KAYE: Which explains why in the Florida Senate race, both Democrat Bill Nelson and Republican Rick Scott are pushing hard to gain support among newly registered Puerto Rican voters. Both have released Spanish-speaking TV ads along Florida's coveted I-4 corridor.

WADI GAITAN, SPOKESMAN, LIBRE INITIATIVE: The candidates who can talk to how to remove those barriers to opportunity, remove barriers to better jobs, to better housing, to better education is really the candidate that's going to win the support of this community.

KAYE: The Trump administration's handling of the aftermath of Hurricane Maria is a major motivating factor for many displaced Puerto Ricans.

So the more Donald Trump tweets or says things about Puerto Rico like the death toll isn't true, how does that impact the vote here?

MERCADO: Actually the more he tweets, the better it is for the Democrats to engage and organize better. Those are his words, those are his challenges, those are his hateful thoughts.

KAYE: So it motivates the evacuees.

MERCADO: It motivates the evacuees.

KAYE: Evacuees like Olga Hernandez.

OLGA HERNANDEZ, VOTER FROM PUERTO RICO (through translator): Rick Scott went to Puerto Rico, yes. And Donald Trump also went after Maria. And he was throwing paper towels at the Puerto Rican people. And I was thinking, we're American, too. We have rights as well.

CARDONA: What he does and how he expresses himself towards, you know, Puerto Ricans is so disrespectful.

KAYE: But not all Puerto Ricans are going against the GOP. Evacuee Jose Ruiz is voting for Republican Rick Scott.

You're not a big fan of Donald Trump but you're supporting the candidate who is part of Donald Trump's Republican Party.

JOSE RUIZ, VOTER FROM PUERTO RICO: Oh, yes, because he is a good candidate and that's why I would vote (ph).

KAYE: He was impressed with how Scott handled Hurricane Irma in Florida last year. His son is voting for Scott, too.

UNIDENTIFIED MALE: I have seen a lot of construction work. I have seen a lot of improvement. Also I've seen that there's a lot of job opportunities here.

[23:55:00] KAYE: Still, Democratic representative Amy Mercado believes anger is a great motivator.

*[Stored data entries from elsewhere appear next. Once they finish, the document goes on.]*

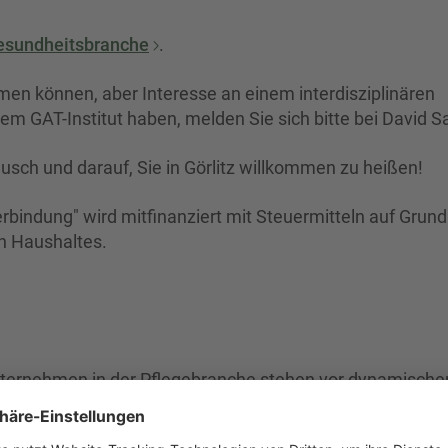
esundheitsbranche
.
hmen können, aber Interesse an einem interdisziplinären
em GAT-Institut haben, melden Sie sich bitte bei David S
usch und darauf, Sie in Görlitz willkommen zu heißen!
erbindung" wird mitfinanziert mit Steuermitteln auf Grun
n Haushaltes.
ernehmen in der Pflegebranche stehen vor dynamische
igitalisierung und dem demografischen Wandel. Wie kön
ative Lösungen entwickeln, um langfristig erfolgreich z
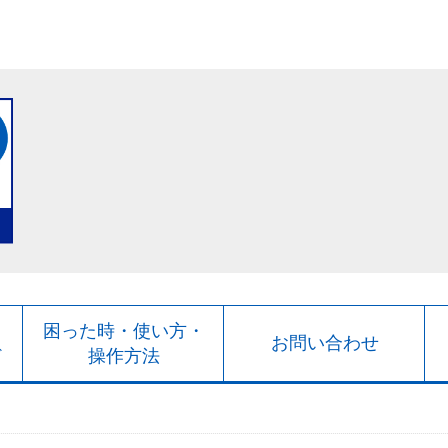
ト
困った時・使い方・
お問い合わせ
ド
操作方法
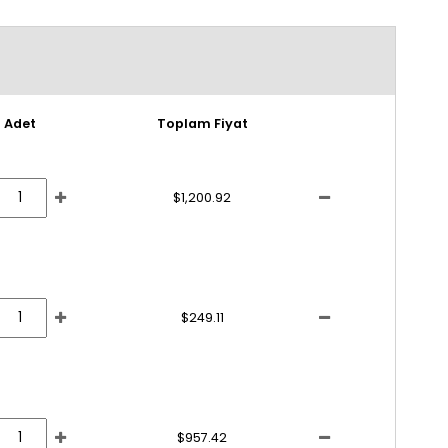
Adet
Toplam Fiyat
$1,200.92
$249.11
$957.42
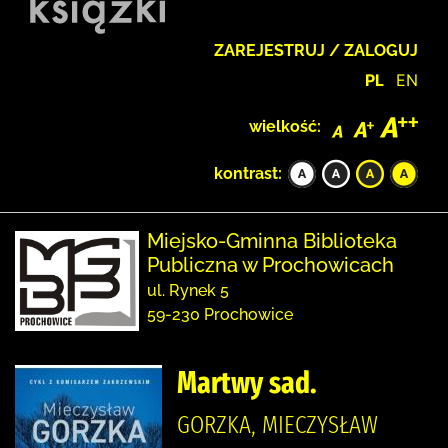
ZAREJESTRUJ / ZALOGUJ
PL
EN
wielkość:
kontrast:
Miejsko-Gminna Biblioteka
Publiczna w Prochowicach
ul. Rynek 5
59-230 Prochowice
Martwy sad.
GORZKA, MIECZYSŁAW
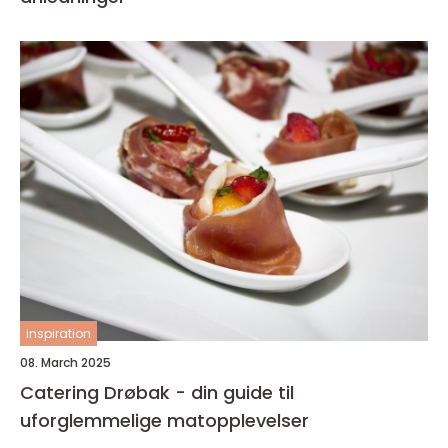
inspiration
08. March 2025
Catering Drøbak - din guide til
uforglemmelige matopplevelser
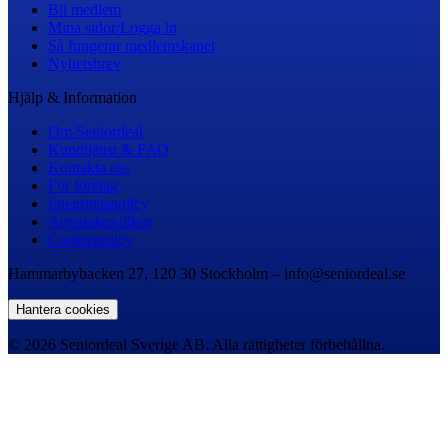
Bli medlem
Mina sidor/Logga in
Så fungerar medlemskapet
Nyhetsbrev
Hjälp & Information
Om Seniordeal
Kundtjänst & FAQ
Kontakta oss
För företag
Integritetspolicy
Användarvillkor
Cookiepolicy
Hammarbybacken 27, 120 30 Stockholm – info@seniordeal.se
Hantera cookies
© 2026 Seniordeal Sverige AB. Alla rättigheter förbehållna.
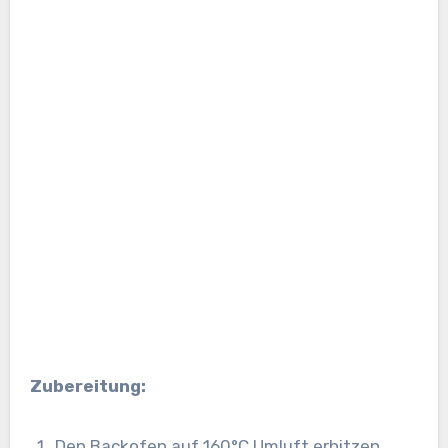
Zubereitung:
Den Backofen auf 160°C Umluft erhitzen.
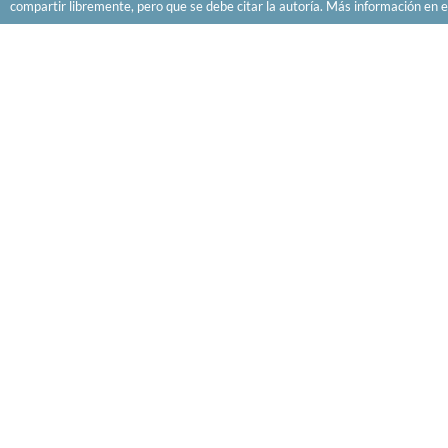
compartir libremente, pero que se debe citar la autoría. Más información en e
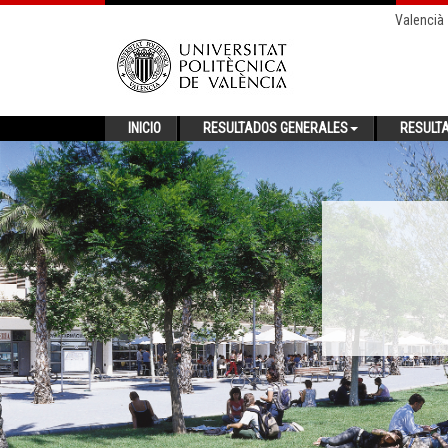
Valencià
INICIO
RESULTADOS GENERALES
RESULT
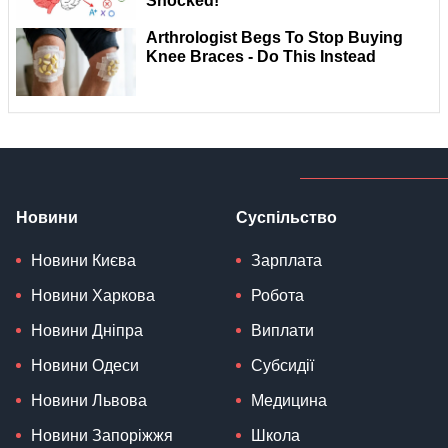
Новини
Суспільство
Новини Києва
Зарплата
Новини Харкова
Робота
Новини Дніпра
Виплати
Новини Одеси
Субсидії
Новини Львова
Медицина
Новини Запоріжжя
Школа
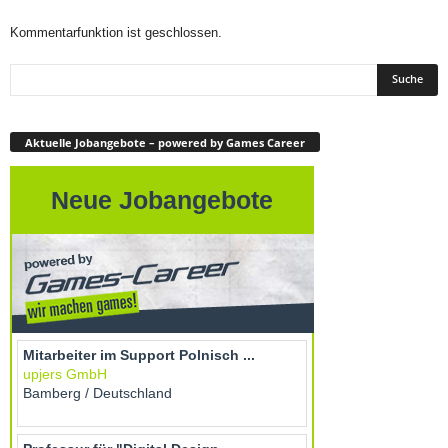
Kommentarfunktion ist geschlossen.
Aktuelle Jobangebote – powered by Games Career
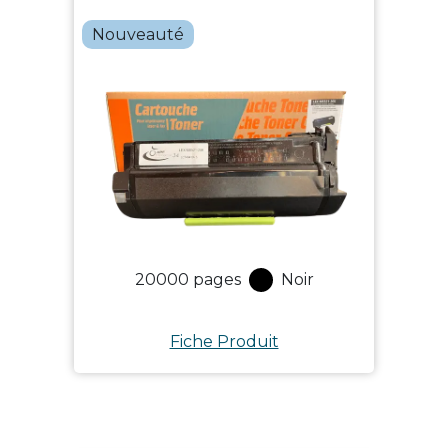
Nouveauté
20000
pages
Noir
Fiche Produit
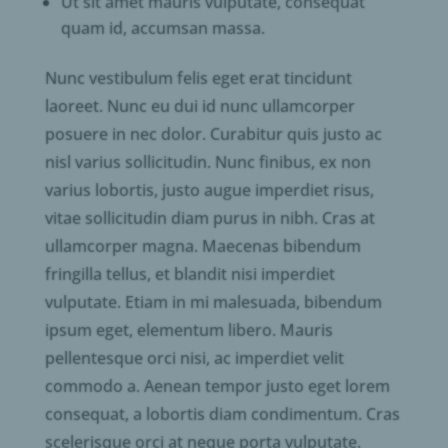
Ut sit amet mauris vulputate, consequat
quam id, accumsan massa.
Nunc vestibulum felis eget erat tincidunt
laoreet. Nunc eu dui id nunc ullamcorper
posuere in nec dolor. Curabitur quis justo ac
nisl varius sollicitudin. Nunc finibus, ex non
varius lobortis, justo augue imperdiet risus,
vitae sollicitudin diam purus in nibh. Cras at
ullamcorper magna. Maecenas bibendum
fringilla tellus, et blandit nisi imperdiet
vulputate. Etiam in mi malesuada, bibendum
ipsum eget, elementum libero. Mauris
pellentesque orci nisi, ac imperdiet velit
commodo a. Aenean tempor justo eget lorem
consequat, a lobortis diam condimentum. Cras
scelerisque orci at neque porta vulputate.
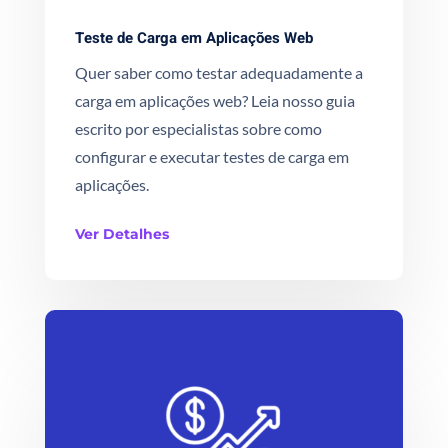
Teste de Carga em Aplicações Web
Quer saber como testar adequadamente a
carga em aplicações web? Leia nosso guia
escrito por especialistas sobre como
configurar e executar testes de carga em
aplicações.
Ver Detalhes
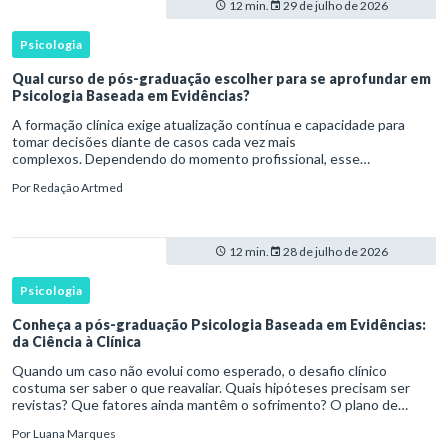
12 min.
29 de julho de 2026
Psicologia
Qual curso de pós-graduação escolher para se aprofundar em
Psicologia Baseada em Evidências?
A formação clínica exige atualização contínua e capacidade para
tomar decisões diante de casos cada vez mais
complexos. Dependendo do momento profissional, esse
desenvolvimento pode envolver uma base ampla em , o
Por
Redação Artmed
aprofundamento em ou a especializaçã
12 min.
28 de julho de 2026
Psicologia
Conheça a pós-graduação Psicologia Baseada em Evidências:
da Ciência à Clínica
Quando um caso não evolui como esperado, o desafio clínico
costuma ser saber o que reavaliar. Quais hipóteses precisam ser
revistas? Que fatores ainda mantêm o sofrimento? O plano de
tratamento continua coerente com a resposta e com as
Por
Luana Marques
necessidades d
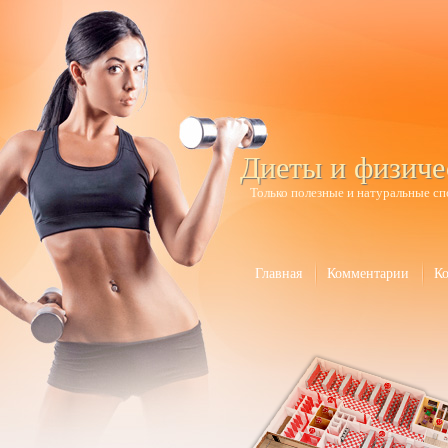
Диеты и физиче
Только полезные и натуральные сп
Главная
Комментарии
К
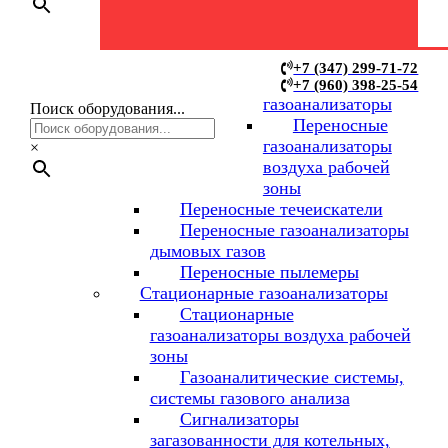
Переносные
+7 (347) 299-71-72
+7 (960) 398-25-54
газоанализаторы
Поиск оборудования...
Переносные
газоанализаторы
×
воздуха рабочей
зоны
Переносные течеискатели
Переносные газоанализаторы
дымовых газов
Переносные пылемеры
Стационарные газоанализаторы
Стационарные
газоанализаторы воздуха рабочей
зоны
Газоаналитические системы,
системы газового анализа
Сигнализаторы
загазованности для котельных,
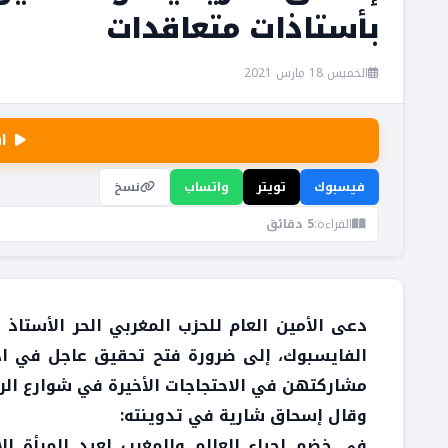
بأستاذات متعاقدات
الخميس 18 مارس 2021
ا
فيسبوك
تويتر
واتساب
نسخ
القراءة:
5 دقائق
دعى الأمين العام للحزب المغربي الحر الأست
الفايسبوك، إلى ضرورة فتح تحقيق عاجل في اد
مشاركتهن في الاحتجاجات الأخيرة في شوارع الرب
وقال إسحاق شارية في تدوينته:
في خضم إحياء العالم والمغرب لعيد المرأة ا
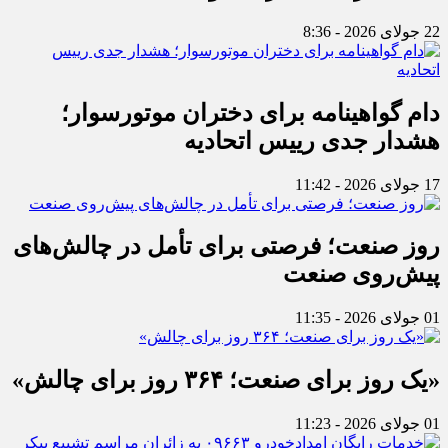
22 جولای 2026 - 8:36
دام گواهینامه برای دختران موتورسوار؛
هشدار جدی رییس اتحادیه
17 جولای 2026 - 11:42
روز صنعت؛ فرصتی برای تأمل در چالش‌های
پیش‌روی صنعت
01 جولای 2026 - 11:35
«یک روز برای صنعت؛ ۳۶۴ روز برای چالش»
01 جولای 2026 - 11:23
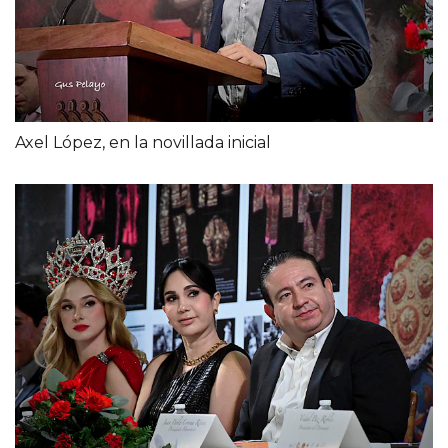
Axel López, en la novillada inicial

MERCADO: They know. And they understand that a vote for Rick Scott is a vote for Trump.

KAYE: They're connecting the dots.

MERCADO: They're connecting the dots.

KAYE: Do you feel like in this election, Puerto Ricans really can make a difference?

CARDONA: Oh, we're going to make a difference. We're definitely going to make a difference.

KAYE: Randi Kaye, CNN, Orlando.


COOPER: Well, we will see you tomorrow. It's a big night and even bigger day tomorrow. The news continues all night long here with Chris Cuomo for Cuomo Prime Time Live right after a very quick break. He'll be followed by a live Don Lemon broadcast as well. See you tomorrow.